Do you know any company in spain which sponsors the work permit for foreigners ?

thanks
Y


----------



## jojo (Sep 20, 2007)

No - in a word! The economic climate here isnt good, but I guess it depends on your qualifications, how desirable they are to a Spanish employer and your ability to speak and write Spanish fluently

Jo


----------



## lou (Oct 17, 2008)

Thanks Jo.

language is not a problem, i am on the track nowdays.
i have MD in commercial engineering. state french diploma...
+ Languages
so i guess i have to search


----------



## scharlack (Nov 21, 2008)

Lou,

A late reply...

I am in IT so I am not sure whether I can help you, though I was sponsored by a local IT consultancy due to lack of technicians out in the market.

I would post my CV at the big contractor companies such as Adecco, Manpower, etc. They usually have an "international cross border" dept which will deal with foreigners.

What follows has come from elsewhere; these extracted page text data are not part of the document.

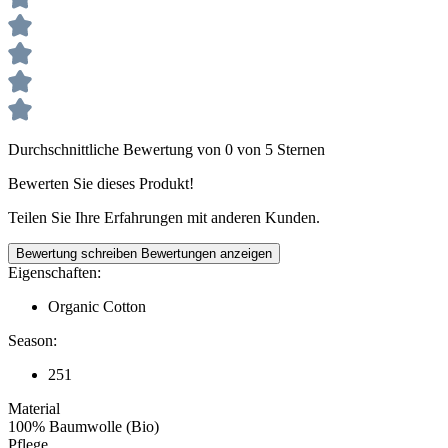
Durchschnittliche Bewertung von 0 von 5 Sternen
Bewerten Sie dieses Produkt!
Teilen Sie Ihre Erfahrungen mit anderen Kunden.
Bewertung schreiben
Bewertungen anzeigen
Eigenschaften:
Organic Cotton
Season:
251
Material
100% Baumwolle (Bio)
Pflege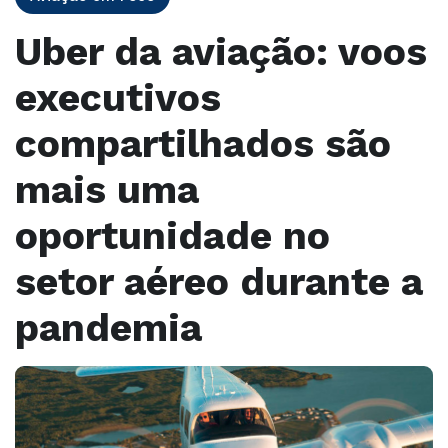
Uber da aviação: voos
executivos
compartilhados são
mais uma
oportunidade no
setor aéreo durante a
pandemia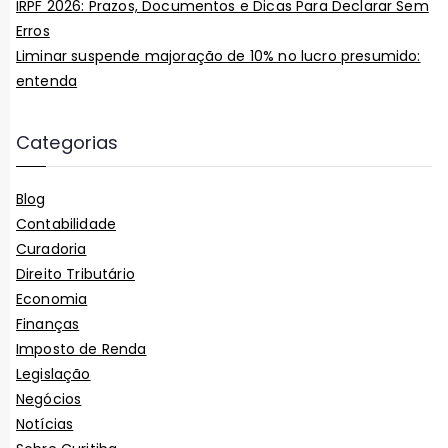
IRPF 2026: Prazos, Documentos e Dicas Para Declarar Sem
Erros
Liminar suspende majoração de 10% no lucro presumido:
entenda
Categorias
Blog
Contabilidade
Curadoria
Direito Tributário
Economia
Finanças
Imposto de Renda
Legislação
Negócios
Notícias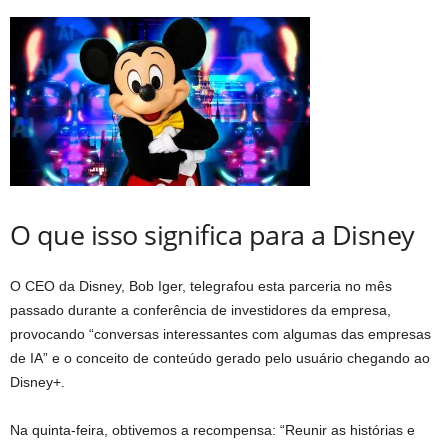
O que isso significa para a Disney
O CEO da Disney, Bob Iger, telegrafou esta parceria no mês
passado durante a conferência de investidores da empresa,
provocando “conversas interessantes com algumas das empresas
de IA” e o conceito de conteúdo gerado pelo usuário chegando ao
Disney+.
Na quinta-feira, obtivemos a recompensa: “Reunir as histórias e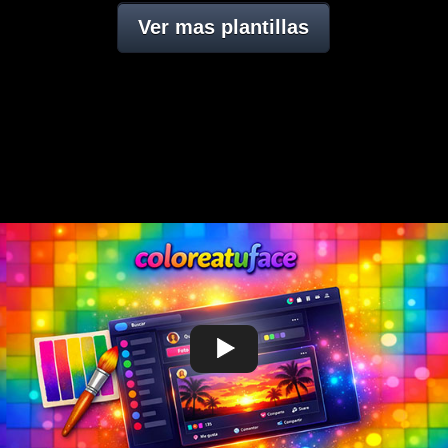
Ver mas plantillas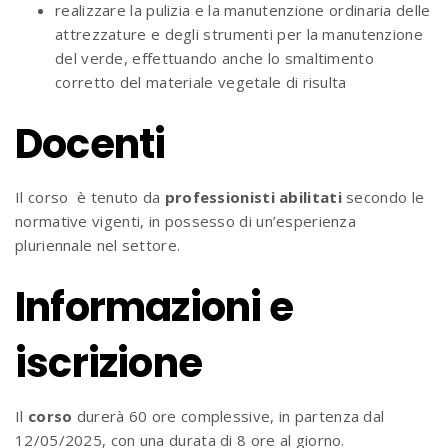
realizzare la pulizia e la manutenzione ordinaria delle
attrezzature e degli strumenti per la manutenzione
del verde, effettuando anche lo smaltimento
corretto del materiale vegetale di risulta
Docenti
Il corso è tenuto da
professionisti
abilitati
secondo le
normative vigenti, in possesso di un’esperienza
pluriennale nel settore.
Informazioni e
iscrizione
Il
corso
durerà 60 ore complessive, in partenza dal
12/05/2025, con una durata di 8 ore al giorno.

You will be likely to work for a big company but rather get paid by Adecco, Manpower, etc which will really make no difference as long as the agreed cash and benefits are there.

G´luck!


----------



## lou (Oct 17, 2008)

Dear Scharlack, 

thanks a lot for the reply 

the info is still needed, so thanks again
Lou



scharlack said:


> Lou,
> 
> A late reply...
> 
> ...


----------